(Repeats to fix technical glitch)
* McGrath may miss earnings expectations by as much as 25 pct
* Higher taxes, tightened lending has put off Chinese buyers
* Slowdown comes mainly in apartment sector
* Shares in McGrath plunge, last trade down 15 pct
By Tom Westbrook
SYDNEY, Nov 6 (Reuters) - Australia’s only listed realtor, McGrath Ltd, issued a profit warning on Monday that sent its shares plunging, as higher taxes and other restrictions resulted in a sharp pullback in Chinese buying interest for new apartments.
The warning, McGrath’s second since January, is the clearest indication yet of impending pain for developers, who have been building tens of thousands of new units to cater to foreign buyers and also underscores central bank fears of an apartment glut.
In response to an outcry over local home buyers being priced out of the market, several Australian states have since 2016 imposed new duties on foreign purchases of residential property while the country’s biggest banks have, of their own accord, stopped lending to overseas buyers.
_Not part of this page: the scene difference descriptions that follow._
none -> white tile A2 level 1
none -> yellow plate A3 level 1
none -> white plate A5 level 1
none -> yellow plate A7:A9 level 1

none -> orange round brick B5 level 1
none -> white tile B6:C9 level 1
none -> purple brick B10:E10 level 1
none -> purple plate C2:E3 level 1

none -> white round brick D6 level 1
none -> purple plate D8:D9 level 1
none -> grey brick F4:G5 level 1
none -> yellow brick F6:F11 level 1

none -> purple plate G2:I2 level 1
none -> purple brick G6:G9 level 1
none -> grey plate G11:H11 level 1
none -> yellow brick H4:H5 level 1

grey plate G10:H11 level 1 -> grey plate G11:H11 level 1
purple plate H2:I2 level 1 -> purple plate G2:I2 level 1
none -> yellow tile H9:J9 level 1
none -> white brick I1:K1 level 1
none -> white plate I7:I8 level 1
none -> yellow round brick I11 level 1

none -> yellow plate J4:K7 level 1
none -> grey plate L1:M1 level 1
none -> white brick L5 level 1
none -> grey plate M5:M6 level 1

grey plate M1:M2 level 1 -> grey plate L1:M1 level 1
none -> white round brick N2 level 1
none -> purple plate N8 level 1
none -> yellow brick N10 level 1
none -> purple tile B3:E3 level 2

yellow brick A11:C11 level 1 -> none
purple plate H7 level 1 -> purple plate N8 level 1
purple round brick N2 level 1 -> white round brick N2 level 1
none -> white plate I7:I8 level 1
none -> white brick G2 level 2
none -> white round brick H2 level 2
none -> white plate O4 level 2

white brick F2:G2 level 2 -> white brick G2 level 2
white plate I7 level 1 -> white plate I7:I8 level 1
The federal government has also introduced punitive measures for foreigners who leave properties vacant, while at the same time China has sought to curb capital outflows.
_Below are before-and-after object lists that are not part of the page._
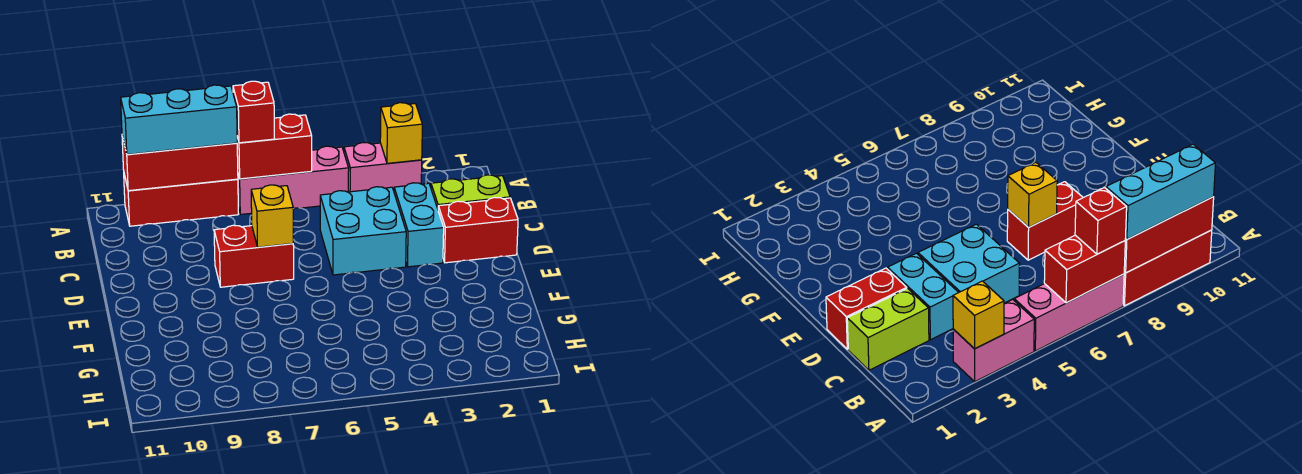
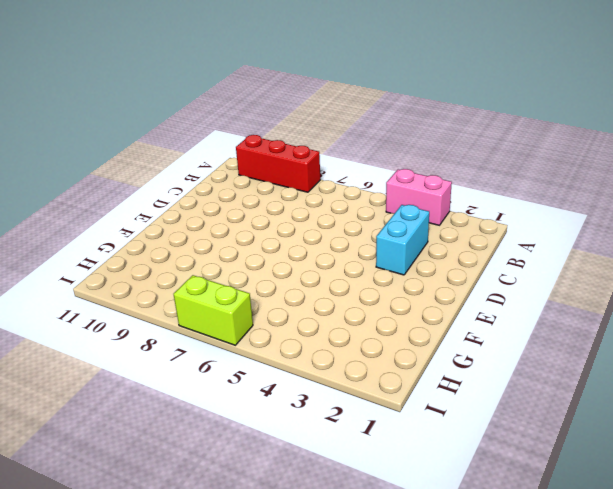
lime brick I6:I7 level 1 -> lime brick C1:C2 level 1
none -> pink brick A5:A7 level 1
none -> cyan brick C4:D5 level 1
none -> red brick D1:D2 level 1

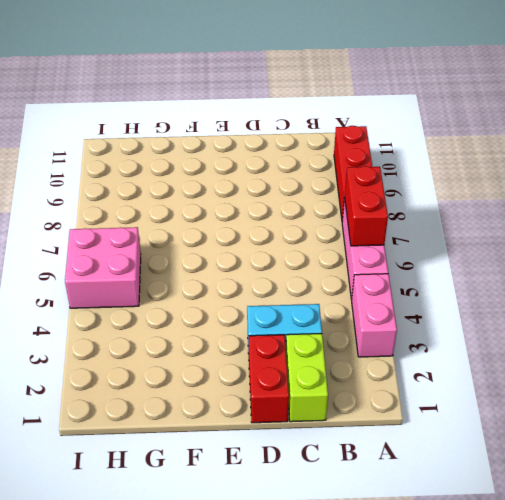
pink brick H5:I6 level 1 -> none
none -> cyan brick C4:D5 level 1
none -> red brick D7:D8 level 1
none -> yellow brick A3 level 2

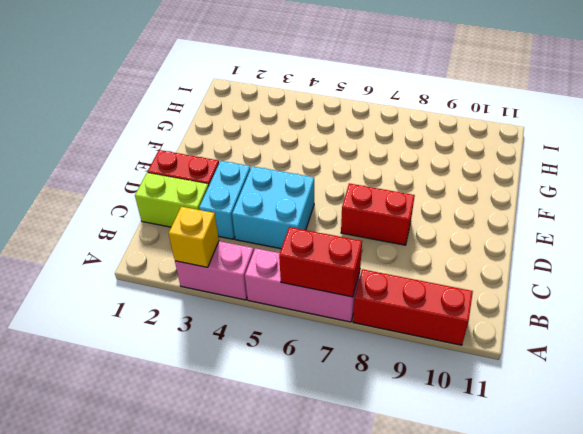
none -> red brick A8:A10 level 2
none -> yellow brick D7 level 2
none -> red brick A7 level 3

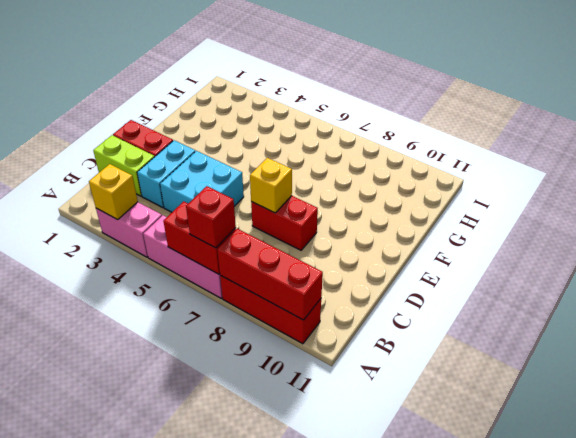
none -> cyan brick A8:A10 level 3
McGrath said the slowdown had already hurt earnings in the first four months of the financial year and its full-year pre-tax earnings could come in as much as 25 percent below a forecast of A$16.6 million from stockbroker Bell Potter.
“The board believes it prudent to assume continued subdued market conditions,” the company said in a statement that also outlined a cost-cutting plan.
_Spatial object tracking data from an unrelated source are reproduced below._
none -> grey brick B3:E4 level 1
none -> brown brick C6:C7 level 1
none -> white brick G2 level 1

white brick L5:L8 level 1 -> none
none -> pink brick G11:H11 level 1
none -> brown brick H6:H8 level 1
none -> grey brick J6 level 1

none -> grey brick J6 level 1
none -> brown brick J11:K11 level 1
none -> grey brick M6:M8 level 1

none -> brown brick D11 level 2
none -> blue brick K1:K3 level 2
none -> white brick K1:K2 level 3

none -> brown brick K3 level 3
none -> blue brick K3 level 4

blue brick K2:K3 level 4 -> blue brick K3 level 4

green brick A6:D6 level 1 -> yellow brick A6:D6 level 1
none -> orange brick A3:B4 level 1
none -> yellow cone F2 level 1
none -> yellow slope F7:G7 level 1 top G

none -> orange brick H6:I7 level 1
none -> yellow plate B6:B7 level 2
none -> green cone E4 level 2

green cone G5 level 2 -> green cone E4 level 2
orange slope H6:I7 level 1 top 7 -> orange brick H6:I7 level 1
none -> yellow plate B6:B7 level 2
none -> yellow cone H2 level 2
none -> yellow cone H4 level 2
Shares in McGrath plunged as much as 26 percent to A$0.45 in early trade before paring losses to hit A$0.52. The stock has never traded above its boom-time listing price of A$2.10 in 2015.
The pullback in Chinese interest is being felt particularly hard in Sydney after the state of New South Wales doubled the tax on international property transactions to 8 percent, bringing taxes owed on such deals to 13 percent.
“It’s just squeezed out the foreign investors...it’s made Australia less attractive,” said Ted He, managing director at CLG Corporate, a firm that advises Chinese property investors.
He added that deal numbers for his firm had dropped from as many as 40 per month to about four.
Latest housing figures show prices in Sydney are falling, after soaring 74 percent since 2012. Auction clearance rates for the city touched their lowest in nearly two years at the end of October, according to data from CoreLogic.
A similar tale is also being seen in New Zealand where ever-rising home prices have pushed property ownership beyond the reach of many voters, prompting the newly elected Labour Party to promise a ban on foreign buyers and the central bank to crack down on lending to investors.